Directions ->
In the copy, keep every record exact and leave out all images.

^^^^^^^^^^^^^^^^

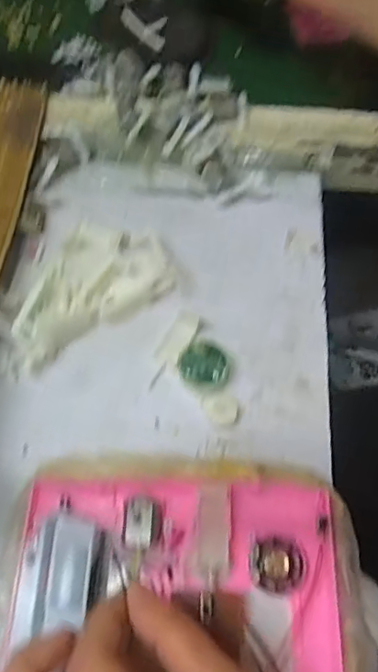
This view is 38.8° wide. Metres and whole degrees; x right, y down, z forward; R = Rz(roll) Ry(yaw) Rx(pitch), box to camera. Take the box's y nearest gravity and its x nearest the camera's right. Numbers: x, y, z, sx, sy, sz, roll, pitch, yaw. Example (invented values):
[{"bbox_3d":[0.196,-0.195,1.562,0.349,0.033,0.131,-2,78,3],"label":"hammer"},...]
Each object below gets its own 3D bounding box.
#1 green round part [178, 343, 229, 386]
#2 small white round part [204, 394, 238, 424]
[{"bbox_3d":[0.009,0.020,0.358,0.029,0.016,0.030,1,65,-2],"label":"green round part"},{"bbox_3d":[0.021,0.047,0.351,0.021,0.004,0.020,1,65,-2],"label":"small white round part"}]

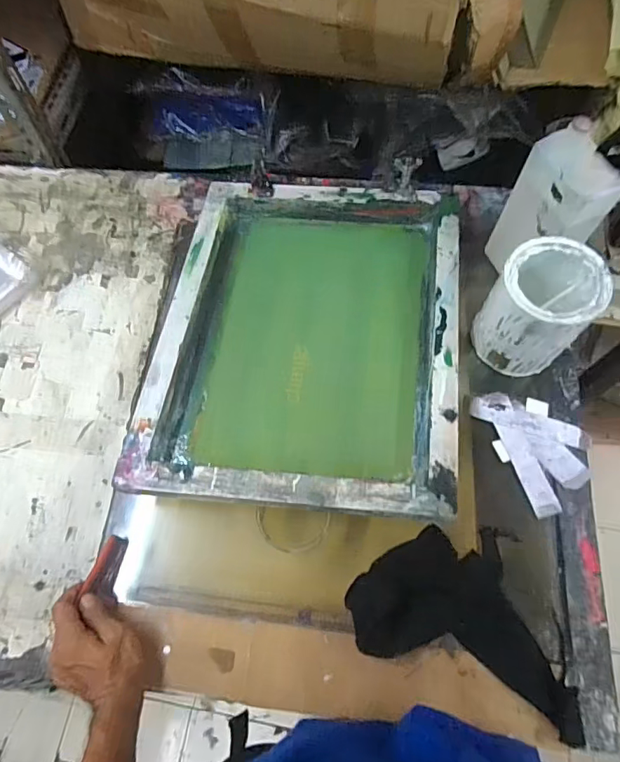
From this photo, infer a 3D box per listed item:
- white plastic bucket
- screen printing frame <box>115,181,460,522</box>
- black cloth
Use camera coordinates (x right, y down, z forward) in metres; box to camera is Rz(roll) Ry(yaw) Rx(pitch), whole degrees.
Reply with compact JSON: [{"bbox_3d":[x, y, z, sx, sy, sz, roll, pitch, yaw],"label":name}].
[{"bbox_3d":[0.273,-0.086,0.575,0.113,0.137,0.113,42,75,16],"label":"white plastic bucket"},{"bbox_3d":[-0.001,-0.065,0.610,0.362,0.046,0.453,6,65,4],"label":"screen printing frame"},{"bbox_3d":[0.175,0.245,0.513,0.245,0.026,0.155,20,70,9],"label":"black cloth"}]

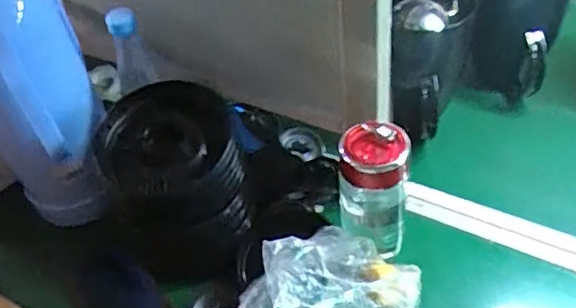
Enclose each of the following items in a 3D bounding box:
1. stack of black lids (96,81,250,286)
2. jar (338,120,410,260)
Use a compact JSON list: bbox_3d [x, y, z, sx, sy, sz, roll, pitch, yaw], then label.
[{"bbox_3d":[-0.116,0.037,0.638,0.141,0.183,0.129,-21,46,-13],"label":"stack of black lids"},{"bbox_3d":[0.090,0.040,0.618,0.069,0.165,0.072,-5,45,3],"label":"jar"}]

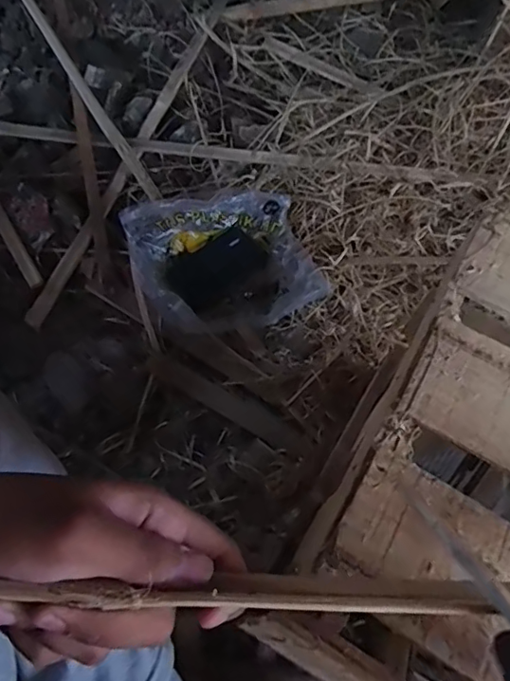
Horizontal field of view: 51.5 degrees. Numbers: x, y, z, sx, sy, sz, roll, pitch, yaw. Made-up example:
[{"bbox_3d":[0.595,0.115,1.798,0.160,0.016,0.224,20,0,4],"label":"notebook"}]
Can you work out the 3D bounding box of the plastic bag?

^^^^^^^^^^^^^^^^

Solved problem ->
This view is 38.8° wide. Metres and whole degrees; x right, y down, z forward; R = Rz(roll) Ry(yaw) Rx(pitch), box to camera. Take the box's y nearest gravity and its x nearest the camera's right. Numbers: x, y, z, sx, sy, sz, roll, pitch, yaw. Example (invented values):
[{"bbox_3d":[0.196,-0.195,1.562,0.349,0.033,0.131,-2,78,3],"label":"hammer"},...]
Each object below gets its own 3D bounding box.
#1 green round part [178, 343, 229, 386]
#2 small white round part [204, 394, 238, 424]
[{"bbox_3d":[0.009,0.020,0.358,0.029,0.016,0.030,1,65,-2],"label":"green round part"},{"bbox_3d":[0.021,0.047,0.351,0.021,0.004,0.020,1,65,-2],"label":"small white round part"}]

From this photo, infer a 3D box per listed item:
- white plastic bucket
- screen printing frame <box>115,181,460,522</box>
- black cloth
Use camera coordinates (x right, y down, z forward) in metres; box to camera is Rz(roll) Ry(yaw) Rx(pitch), whole degrees.
Reply with compact JSON: [{"bbox_3d":[x, y, z, sx, sy, sz, roll, pitch, yaw],"label":name}].
[{"bbox_3d":[0.273,-0.086,0.575,0.113,0.137,0.113,42,75,16],"label":"white plastic bucket"},{"bbox_3d":[-0.001,-0.065,0.610,0.362,0.046,0.453,6,65,4],"label":"screen printing frame"},{"bbox_3d":[0.175,0.245,0.513,0.245,0.026,0.155,20,70,9],"label":"black cloth"}]

Enclose each of the following items in a 3D bounding box:
1. stack of black lids (96,81,250,286)
2. jar (338,120,410,260)
Use a compact JSON list: bbox_3d [x, y, z, sx, sy, sz, roll, pitch, yaw], then label.
[{"bbox_3d":[-0.116,0.037,0.638,0.141,0.183,0.129,-21,46,-13],"label":"stack of black lids"},{"bbox_3d":[0.090,0.040,0.618,0.069,0.165,0.072,-5,45,3],"label":"jar"}]

Horizontal field of view: 51.5 degrees. Numbers: x, y, z, sx, sy, sz, roll, pitch, yaw. Made-up example:
[{"bbox_3d":[0.595,0.115,1.798,0.160,0.016,0.224,20,0,4],"label":"notebook"}]
Can you work out the 3D bounding box of the plastic bag?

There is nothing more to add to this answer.